C’est la part la plus noble des nouvelles séries, celles de David Simon en tête : s’affirmer comme des lieux de débats. Pas seulement dans une capacité à s’approprier des thématiques du moment – c’est consubstantiel à la fiction – mais à être propositionnelles, utopiques ou dystopiques, et à ouvrir une puissante arène participative supplémentaire. Plus seulement la parole des fans, outrageusement démonétisée par ailleurs, mais celle d’un public plus large qui se confronte au monde social quand il regarde une série et l’emporte partout avec lui. « Ça » parle des séries. Dans de nombreuses entreprises, le dernier épisode de Game of Thrones a interrompu le temps normal pour qu’il puisse être vu, ensemble, par les employés. Seuls le sport et la politique avaient cette capacité de suspendre le temps de travail. Ce qu’on appelle étrangement la « pop culture » est tellement présente qu’on voit mal comment elle n’aurait 11fusionné avec la « grande culture ». Du reste, les showrunners sont des gens très cultivés, et imaginer aujourd’hui une série sans l’immense travail de documentation qui la précède est impensable. Ce moment où le conte atteint aux rivages des sciences sociales. Le contraire même de l’égo-fiction qui domine la littérature. Certes, les personnages ne sont jamais en quête d’auteur, et ils peuvent n’être que les voix multiples de leur maître (au hasard, Aaron Sorkin), mais la nuance fonde l’exercice.
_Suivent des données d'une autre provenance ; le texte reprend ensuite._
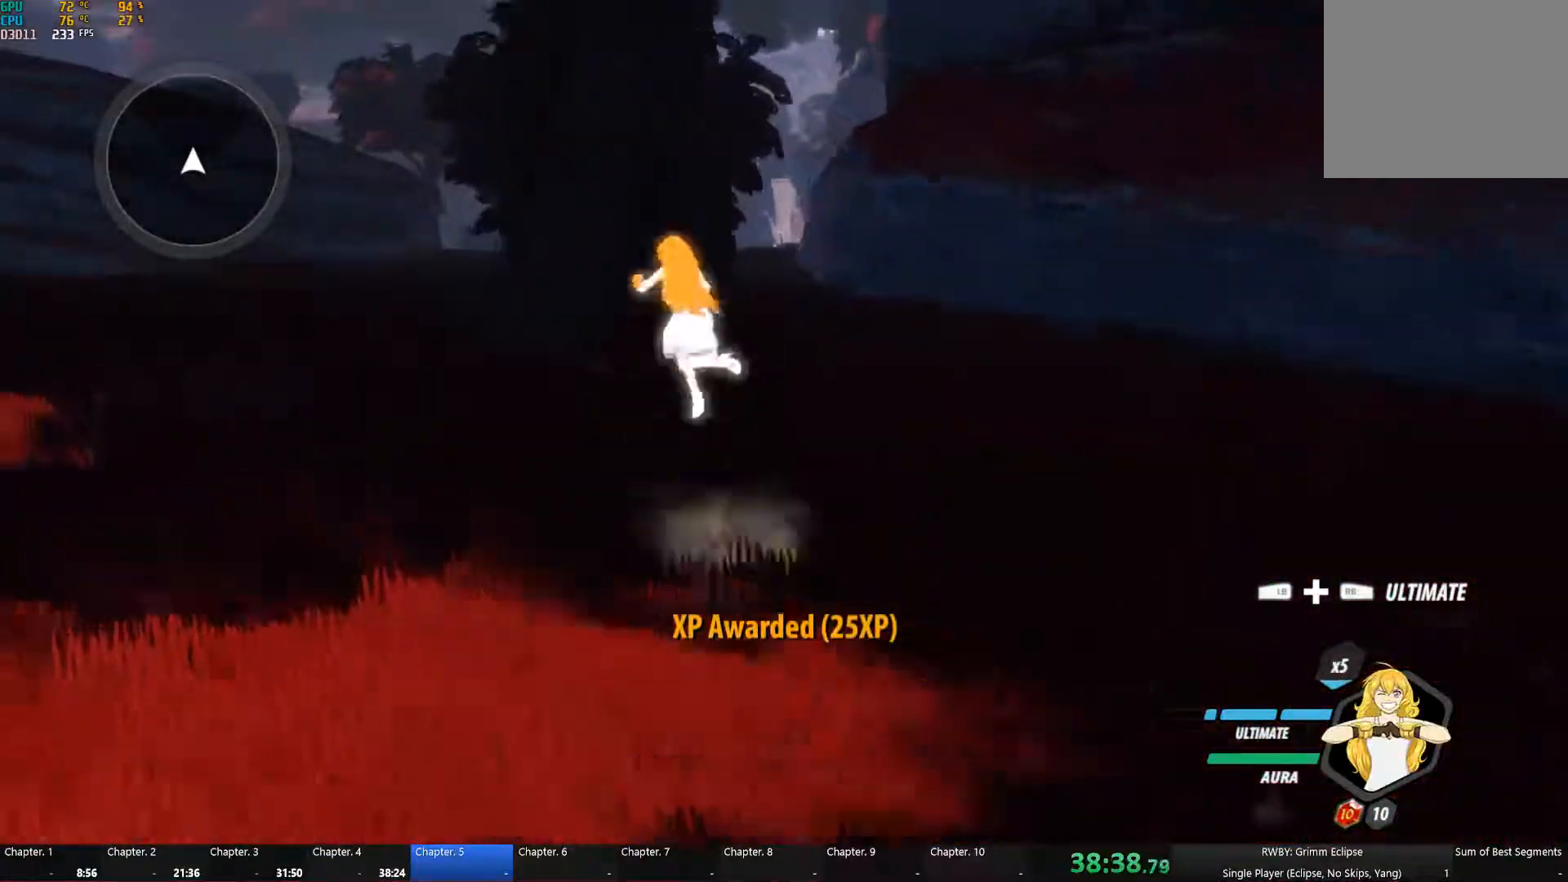
{"buttons": ["Y", "L1"], "left_stick": "up-left", "right_stick": "center", "events": [[50, "B", "down"], [50, "Y", "up"], [100, "L1", "up"], [150, "B", "up"], [217, "A", "down"], [234, "A", "up"], [234, "L1", "down"], [250, "Y", "down"], [317, "B", "down"], [350, "Y", "up"], [367, "L1", "up"], [400, "B", "up"], [417, "A", "down"], [467, "A", "up"], [467, "L1", "down"], [484, "Y", "down"]]}
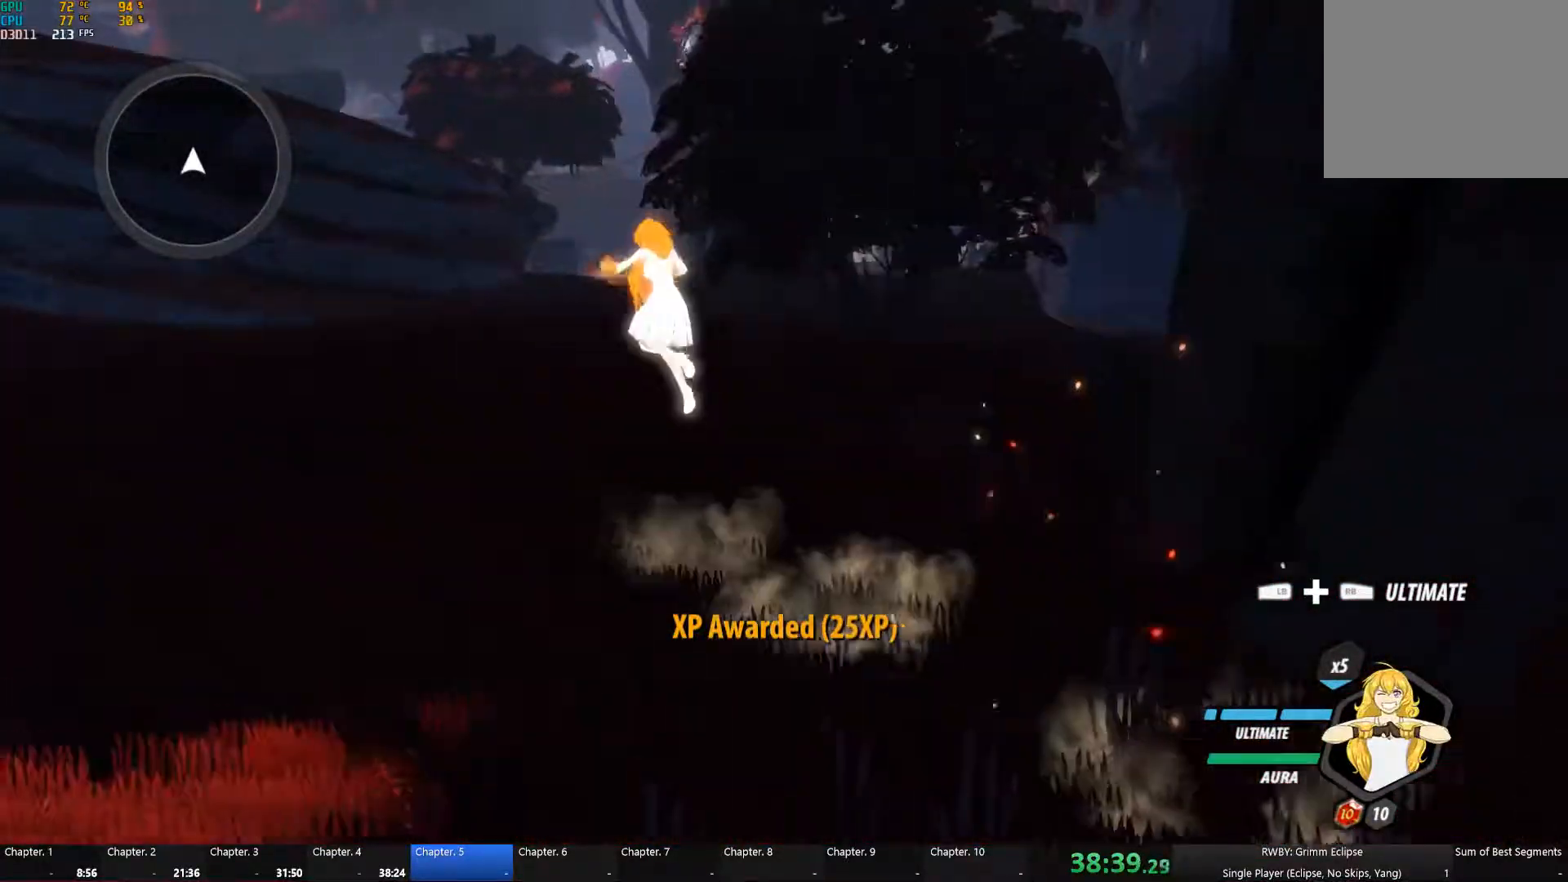
{"buttons": [], "left_stick": "left", "right_stick": "left", "events": [[34, "B", "down"], [84, "Y", "up"], [100, "B", "up"], [100, "L1", "up"], [134, "A", "down"], [184, "A", "up"], [184, "L1", "down"], [200, "Y", "down"], [250, "B", "down"], [284, "Y", "up"], [317, "L1", "up"], [350, "B", "up"], [450, "right_stick", "left"], [467, "left_stick", "left"]]}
Il faut n’avoir jamais vu une série contemporaine pour croire encore qu’elle puisse être le vecteur naïf d’une quelconque idéologie dominante. Que Netflix, HBO et Amazon visent le profit ne fait guère de doute, de même que les grands studios américains n’ont jamais été philanthropes, mais la liberté s’arrache en leur sein, la plupart du temps. Cette fois au profit des spectateurs. C’est bien l’hétérogénéité des thèmes et des univers qui domine, et ce premier numéro de Saison s’en veut le reflet. Sa seule ambition : prendre des nouvelles des séries.